Zawieszenie jest w porządku, tak samo tył jak i przód. A tył rzeczywiście jest niżej, wiać to dobrze przy założonych dużych felgach.

Marian_K - Czw Mar 13, 2008 09:28

Arthurro napisał/a:
tył rzeczywiście jest niżej, wiać to dobrze przy założonych dużych felgach
Możesz zmierzyć odległość między progiem i ziemią z przodu i z tyłu auta? Będziemy znali "skalę" problemu.

Pozdrawiam!

Arthurro - Czw Mar 13, 2008 09:32

Dobra, zrobię to dziś, na chwilę obecną mogę powiedzieć to tak: jak auto stoi, z przodu i tyłu są identycznej wysokości koła, a w przestrzeń między nadkolem a kołem z przodu wsadze 4,5palca, a z tyłu 2,5 palca.
Dodatkowo ta przestrzeń zmniejsza się z każdą osobą która wsiada na tylnią kanapę.

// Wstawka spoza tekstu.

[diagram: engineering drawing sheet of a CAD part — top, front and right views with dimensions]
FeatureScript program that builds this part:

[ Dodano: Czw Mar 13, 2008 09:32 ]
czyli różnica jest ok 2,5-3cm

Marian_K - Czw Mar 13, 2008 09:50

Arthurro napisał/a:
jak auto stoi, z przodu i tyłu są identycznej wysokości koła, a w przestrzeń między nadkolem a kołem z przodu wsadze 4,5palca, a z tyłu 2,5 palca
Coś mi sie wydaje, że to normalne, ale głowy sobie uciąć nie dam. Musiałbym sprawdzić u siebie, ale to wieczorkiem.

Pozdrawiam!

Arthurro - Czw Mar 13, 2008 09:51

jak będziesz mógł to zobacz, akurat nie znam nikogo z 75 więc nawet nie mam jak tego sprawdzić.
Marian_K - Czw Mar 13, 2008 21:32

Wyniki pomiarów :wink: :

1. odległość "ziemia-próg": przód = 18 cm, tył = 19 cm,
2. odległość "oś koła-nadkole": przód 41 cm, tył = 38,5 cm.

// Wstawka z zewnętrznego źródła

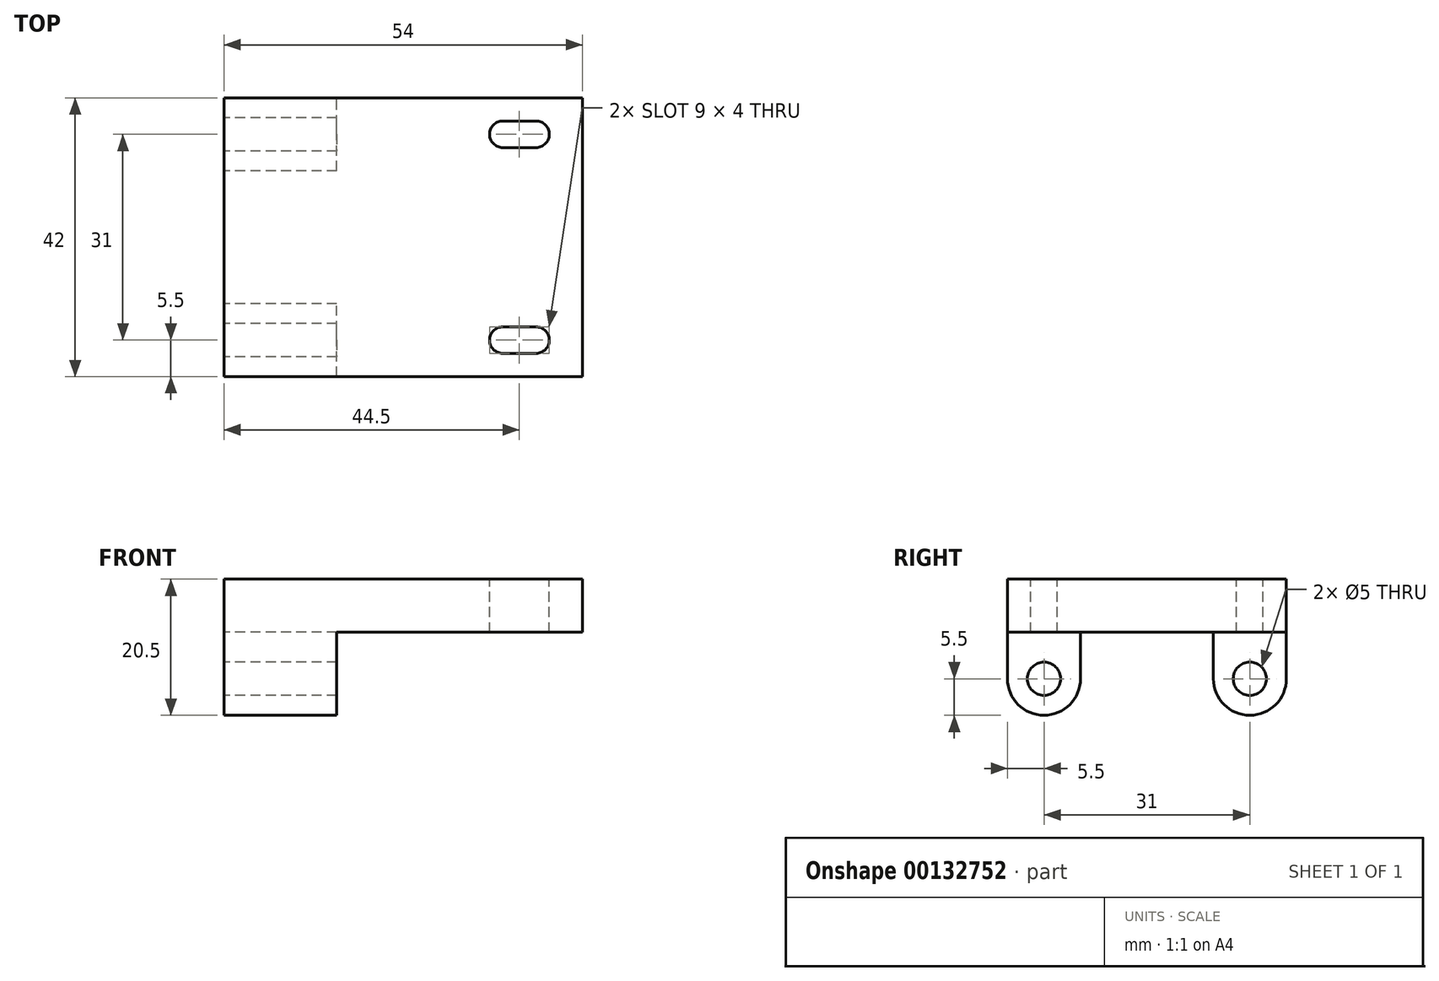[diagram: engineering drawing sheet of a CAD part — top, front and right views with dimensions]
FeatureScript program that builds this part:
annotation { "Feature Type Name" : "Feature", "Feature Type Description" : "" }
export const myFeature = defineFeature(function(context is Context, id is Id, definition is map)
    precondition{}
    {
        {
            var Q0;
            Q0=qCreatedBy(makeId("Front.planeOp"),FACE);
            var sketch = newSketch(context, id + "F0", { "sketchPlane" : qUnion([Q0])});
            skLineSegment(sketch, "E0", {"start": v(0, 0) * mm, "end": v(0, 22) * mm});
            skLineSegment(sketch, "E1", {"start": v(0, 22) * mm, "end": v(54, 22) * mm});
            skLineSegment(sketch, "E2", {"start": v(54, 22) * mm, "end": v(54, 14) * mm});
            skLineSegment(sketch, "E3", {"start": v(54, 14) * mm, "end": v(8, 14) * mm});
            skLineSegment(sketch, "E4", {"start": v(8, 14) * mm, "end": v(8, 0) * mm});
            skLineSegment(sketch, "E5", {"start": v(8, 0) * mm, "end": v(0, 0) * mm});
            skSolve(sketch);
        }
        {
            var Q0;
            Q0 = qSketchRegion(id + "F0", true);
            extrude(context, id + "F1", {"entities" : qUnion([Q0]), "depth" : 42 * mm});
        }
        {
            var Q0;
            Q0=makeQuery(id+"F1.opExtrude","SWEPT_FACE",FACE,{"disambiguationData":[OSD([sQuery(id+"F0.wireOp",EDGE,"E0")])]});
            var sketch = newSketch(context, id + "F2", { "sketchPlane" : qUnion([Q0])});
            skLineSegment(sketch, "E6", {"start": v(0, 7) * mm, "end": v(42, 7) * mm, "construction": true});
            skCircle(sketch, "E7", {"center": v(5.5, 7) * mm, "radius": 2.5 * mm});
            skCircle(sketch, "E8", {"center": v(36.5, 7) * mm, "radius": 2.5 * mm});
            skLineSegment(sketch, "E9.0", {"start": v(42, 14) * mm, "end": v(0, 14) * mm, "construction": true});
            skLineSegment(sketch, "E10", {"start": v(11, 7) * mm, "end": v(11, 14) * mm});
            skLineSegment(sketch, "E11", {"start": v(11, 14) * mm, "end": v(31, 14) * mm});
            skLineSegment(sketch, "E12", {"start": v(31, 14) * mm, "end": v(31, 7) * mm});
            skLineSegment(sketch, "E13", {"start": v(0, 7) * mm, "end": v(-13.12, 7) * mm});
            skLineSegment(sketch, "E14", {"start": v(-13.12, 7) * mm, "end": v(-13.12, -10.9) * mm});
            skLineSegment(sketch, "E15", {"start": v(-13.12, -10.9) * mm, "end": v(59.94, -10.9) * mm});
            skLineSegment(sketch, "E16", {"start": v(59.94, -10.9) * mm, "end": v(59.94, 7) * mm});
            skLineSegment(sketch, "E17", {"start": v(59.94, 7) * mm, "end": v(42, 7) * mm});
            skArc(sketch, "E18", {"start": v(0, 7) * mm, "mid": v(5.5, 1.5) * mm, "end": v(11, 7) * mm});
            skArc(sketch, "E19", {"start": v(31, 7) * mm, "mid": v(36.5, 1.5) * mm, "end": v(42, 7) * mm});
            skSolve(sketch);
        }
        {
            var Q0;
            Q0 = qSketchRegion(id + "F2", true);
            var Q1;
            Q1=makeQuery(id+"F1.opExtrude","SWEPT_FACE",FACE,{"disambiguationData":[OSD([sQuery(id+"F0.wireOp",EDGE,"E4")])]});
            extrude(context, id + "F3", {"entities" : qUnion([Q0]), "operationType" : NewBodyOperationType.REMOVE, "endBound" : BoundingType.UP_TO_SURFACE, "oppositeDirection" : true, "endBoundEntityFace" : qUnion([Q1]), "depth" : 25 * mm});
        }
        {
            var Q0;
            {var subQ1=sQuery(id+"F0.wireOp",EDGE,"E4");Q0=makeQuery(id+"F3.boolean.opBoolean","SPLIT",FACE,{"disambiguationData":[TD([makeQuery(id+"F3.opExtrude","SWEPT_FACE",FACE,{"disambiguationData":[OSD([sQuery(id+"F2.wireOp",EDGE,"E8")])]})])],"derivedFrom":makeQuery(id+"F1.opExtrude","SWEPT_FACE",FACE,{"disambiguationData":[OSD([subQ1])]})});}
            var sketch = newSketch(context, id + "F4", { "sketchPlane" : qUnion([Q0])});
            skLineSegment(sketch, "E20.0", {"start": v(-42, 14) * mm, "end": v(-31, 14) * mm});
            skLineSegment(sketch, "E20.1", {"start": v(-42, 14) * mm, "end": v(-42, 7) * mm});
            skArc(sketch, "E20.2", {"start": v(-31, 7) * mm, "mid": v(-36.5, 1.5) * mm, "end": v(-42, 7) * mm});
            skLineSegment(sketch, "E20.3", {"start": v(-31, 14) * mm, "end": v(-31, 7) * mm});
            skLineSegment(sketch, "E20.4", {"start": v(-11, 14) * mm, "end": v(0, 14) * mm});
            skLineSegment(sketch, "E20.5", {"start": v(-11, 7) * mm, "end": v(-11, 14) * mm});
            skArc(sketch, "E20.6", {"start": v(0, 7) * mm, "mid": v(-5.5, 1.5) * mm, "end": v(-11, 7) * mm});
            skLineSegment(sketch, "E20.7", {"start": v(0, 14) * mm, "end": v(0, 7) * mm});
            skCircle(sketch, "E21.0", {"center": v(-36.5, 7) * mm, "radius": 2.5 * mm});
            skCircle(sketch, "E21.1", {"center": v(-5.5, 7) * mm, "radius": 2.5 * mm});
            skSolve(sketch);
        }
        {
            var Q0;
            Q0 = qSketchRegion(id + "F4", true);
            extrude(context, id + "F5", {"entities" : qUnion([Q0]), "operationType" : NewBodyOperationType.ADD, "depth" : 9 * mm});
        }
        {
            var Q0;
            Q0=makeQuery(id+"F1.opExtrude","SWEPT_FACE",FACE,{"disambiguationData":[OSD([sQuery(id+"F0.wireOp",EDGE,"E1")])]});
            var sketch = newSketch(context, id + "F6", { "sketchPlane" : qUnion([Q0])});
            skLineSegment(sketch, "E22", {"start": v(47, 0) * mm, "end": v(47, -42) * mm, "construction": true});
            skArc(sketch, "E23", {"start": v(47, -7.5) * mm, "mid": v(49, -5.5) * mm, "end": v(47, -3.5) * mm});
            skArc(sketch, "E24", {"start": v(47, -38.5) * mm, "mid": v(49, -36.5) * mm, "end": v(47, -34.5) * mm});
            skLineSegment(sketch, "E25", {"start": v(47, -5.5) * mm, "end": v(0, -21) * mm, "construction": true});
            skLineSegment(sketch, "E26", {"start": v(0, -21) * mm, "end": v(47, -36.5) * mm, "construction": true});
            skLineSegment(sketch, "E27", {"start": v(47, -5.5) * mm, "end": v(42, -5.5) * mm, "construction": true});
            skLineSegment(sketch, "E28", {"start": v(47, -36.5) * mm, "end": v(42, -36.5) * mm, "construction": true});
            skArc(sketch, "E29", {"start": v(42, -3.5) * mm, "mid": v(40, -5.5) * mm, "end": v(42, -7.5) * mm});
            skArc(sketch, "E30", {"start": v(42, -34.5) * mm, "mid": v(40, -36.5) * mm, "end": v(42, -38.5) * mm});
            skLineSegment(sketch, "E31", {"start": v(42, -5.5) * mm, "end": v(42, -36.5) * mm, "construction": true});
            skLineSegment(sketch, "E32", {"start": v(42, -7.5) * mm, "end": v(47, -7.5) * mm});
            skLineSegment(sketch, "E33", {"start": v(47, -3.5) * mm, "end": v(42, -3.5) * mm});
            skLineSegment(sketch, "E34", {"start": v(42, -34.5) * mm, "end": v(47, -34.5) * mm});
            skLineSegment(sketch, "E35", {"start": v(47, -38.5) * mm, "end": v(42, -38.5) * mm});
            skSolve(sketch);
        }
        {
            var Q0;
            Q0 = qSketchRegion(id + "F6", true);
            var Q1;
            Q1=makeQuery(id+"F3.boolean.opBoolean","MERGE",FACE,{"derivedFrom":[makeQuery(id+"F1.opExtrude","SWEPT_FACE",FACE,{"disambiguationData":[OSD([sQuery(id+"F0.wireOp",EDGE,"E3")])]}),makeQuery(id+"F3.opExtrude","SWEPT_FACE",FACE,{"disambiguationData":[OSD([sQuery(id+"F2.wireOp",EDGE,"E11")])]})]});
            extrude(context, id + "F7", {"entities" : qUnion([Q0]), "operationType" : NewBodyOperationType.REMOVE, "endBound" : BoundingType.UP_TO_SURFACE, "oppositeDirection" : true, "endBoundEntityFace" : qUnion([Q1]), "depth" : 25 * mm});
        }
    });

I to by było na tyle :wink: .

Pozdrawiam!

Arthurro - Czw Mar 13, 2008 21:36

czyli wychodzi na to żę to normalne że tył ma mniejszy prześwit.
Marian_K - Czw Mar 13, 2008 21:39

Arthurro napisał/a:
czyli wychodzi na to żę to normalne że tył ma mniejszy prześwit
Na to wygląda, chyba że i ja mam coś "skopane" tfu, tfu :wink: .

Pozdrawiam!

Kris - Czw Mar 13, 2008 21:56

od połączenia progu z karoserią z przodu 27 cm do podłogi, z tyłu 31 cm,
szczyt łuku nadkola do podłogi z przodu i z tyłu 69 cm .

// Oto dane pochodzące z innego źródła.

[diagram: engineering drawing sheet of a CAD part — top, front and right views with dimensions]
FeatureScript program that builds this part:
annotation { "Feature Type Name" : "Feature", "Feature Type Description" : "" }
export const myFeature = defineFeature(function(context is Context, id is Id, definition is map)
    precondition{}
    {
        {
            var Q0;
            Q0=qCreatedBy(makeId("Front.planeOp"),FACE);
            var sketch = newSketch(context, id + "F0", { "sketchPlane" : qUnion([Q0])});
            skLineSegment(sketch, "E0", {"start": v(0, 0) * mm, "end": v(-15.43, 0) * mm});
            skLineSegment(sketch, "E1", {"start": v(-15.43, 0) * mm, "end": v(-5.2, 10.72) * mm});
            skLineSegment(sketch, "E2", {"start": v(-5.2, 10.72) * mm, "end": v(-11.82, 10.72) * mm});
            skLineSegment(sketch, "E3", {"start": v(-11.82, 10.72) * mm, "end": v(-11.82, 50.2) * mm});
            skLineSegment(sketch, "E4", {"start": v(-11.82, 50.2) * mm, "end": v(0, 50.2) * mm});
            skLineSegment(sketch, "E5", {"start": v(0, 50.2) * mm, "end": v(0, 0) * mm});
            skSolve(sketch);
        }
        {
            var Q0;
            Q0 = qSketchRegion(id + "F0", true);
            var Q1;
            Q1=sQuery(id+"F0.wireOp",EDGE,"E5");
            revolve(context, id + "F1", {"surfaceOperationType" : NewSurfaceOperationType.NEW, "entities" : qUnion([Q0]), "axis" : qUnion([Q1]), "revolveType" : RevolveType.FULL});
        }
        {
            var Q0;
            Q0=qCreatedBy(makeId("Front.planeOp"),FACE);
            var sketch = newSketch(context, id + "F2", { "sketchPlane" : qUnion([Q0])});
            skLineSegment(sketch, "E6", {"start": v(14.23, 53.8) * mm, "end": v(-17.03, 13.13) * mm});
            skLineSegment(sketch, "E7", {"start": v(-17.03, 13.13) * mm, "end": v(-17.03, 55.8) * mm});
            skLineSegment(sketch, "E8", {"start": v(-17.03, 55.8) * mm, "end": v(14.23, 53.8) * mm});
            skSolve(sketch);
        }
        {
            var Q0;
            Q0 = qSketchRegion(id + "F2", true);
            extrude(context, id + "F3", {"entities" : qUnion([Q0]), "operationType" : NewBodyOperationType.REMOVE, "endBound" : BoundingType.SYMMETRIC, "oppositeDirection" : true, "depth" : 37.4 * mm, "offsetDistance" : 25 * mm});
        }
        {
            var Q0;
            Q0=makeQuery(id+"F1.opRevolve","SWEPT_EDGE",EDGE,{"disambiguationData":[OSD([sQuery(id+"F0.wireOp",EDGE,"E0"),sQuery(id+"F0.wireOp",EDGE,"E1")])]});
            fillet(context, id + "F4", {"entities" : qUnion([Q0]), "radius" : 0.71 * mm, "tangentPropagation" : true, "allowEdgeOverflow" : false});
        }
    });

Arthurro - Sob Mar 15, 2008 22:13

A może ktoś się orientuje gdzie moge znaleść nowe sprężyny na tył do mojego r75.
Chce je wymienić, tylko jeszcze się zastanawiam czy tylko sprężyny czy też amortyzatory.
Byłem w sklepie to amortyzatory do 75 mi znaleźli, ale nie potrafili określić jakie mają być sprężyny i jaki może być ich koszt.
Jeśli ktoś wymieniał lub orientuje się gdzie znajde, albo czy moge zastosować jakieś dobre zamienniki sprężyn i amorków to proszę dać znać.
Chce aby dupa tak nie siedziała i nie była taka miękka, jak wsiądą 3 osoby to siada i to bardzo.

Dam-Kam - Nie Mar 16, 2008 12:13

tu zaglądnij :smile:
Arthurro - Nie Mar 16, 2008 13:41

Przydało mi się, znalazłem to co mnie intersuje.
Teraz tylko pytanie czy każdy mechanik będzie w stanie profesjonalnie wymienić mi amortyzatory i sprężyny, czy lepiej jechać do serwisu?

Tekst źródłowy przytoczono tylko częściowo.